[Data items]

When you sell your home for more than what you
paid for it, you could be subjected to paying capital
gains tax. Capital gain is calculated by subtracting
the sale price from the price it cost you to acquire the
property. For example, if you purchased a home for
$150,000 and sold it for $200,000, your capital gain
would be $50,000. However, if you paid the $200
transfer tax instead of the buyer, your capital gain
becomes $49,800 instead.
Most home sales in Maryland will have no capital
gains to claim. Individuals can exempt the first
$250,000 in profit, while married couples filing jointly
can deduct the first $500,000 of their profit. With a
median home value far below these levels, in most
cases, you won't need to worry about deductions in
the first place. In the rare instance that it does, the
...
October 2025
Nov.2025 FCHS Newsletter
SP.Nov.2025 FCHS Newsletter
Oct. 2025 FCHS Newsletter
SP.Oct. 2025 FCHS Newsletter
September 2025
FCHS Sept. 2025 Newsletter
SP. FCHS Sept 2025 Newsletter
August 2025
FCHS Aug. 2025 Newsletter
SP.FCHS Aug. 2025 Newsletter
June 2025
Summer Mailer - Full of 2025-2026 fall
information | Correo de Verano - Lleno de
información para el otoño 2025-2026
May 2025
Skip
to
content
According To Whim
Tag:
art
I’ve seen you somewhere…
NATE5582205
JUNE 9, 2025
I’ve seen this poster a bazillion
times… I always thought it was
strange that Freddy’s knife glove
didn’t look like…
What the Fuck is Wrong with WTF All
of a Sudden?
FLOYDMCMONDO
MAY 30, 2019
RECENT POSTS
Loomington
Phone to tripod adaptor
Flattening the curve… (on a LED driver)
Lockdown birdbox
==
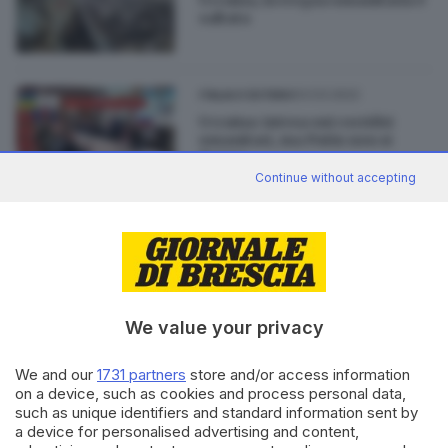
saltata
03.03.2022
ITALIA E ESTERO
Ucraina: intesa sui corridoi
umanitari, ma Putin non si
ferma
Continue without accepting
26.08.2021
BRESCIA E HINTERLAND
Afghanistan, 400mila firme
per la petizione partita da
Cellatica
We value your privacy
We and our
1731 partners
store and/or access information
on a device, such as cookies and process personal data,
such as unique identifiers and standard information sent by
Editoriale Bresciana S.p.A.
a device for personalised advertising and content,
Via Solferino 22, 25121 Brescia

Task details
Copy the entries above exactly, but only from the line holding "RECENT POSTS" through the line holding "Lockdown birdbox", both included.

Finished task
RECENT POSTS
Loomington
Phone to tripod adaptor
Flattening the curve… (on a LED driver)
Lockdown birdbox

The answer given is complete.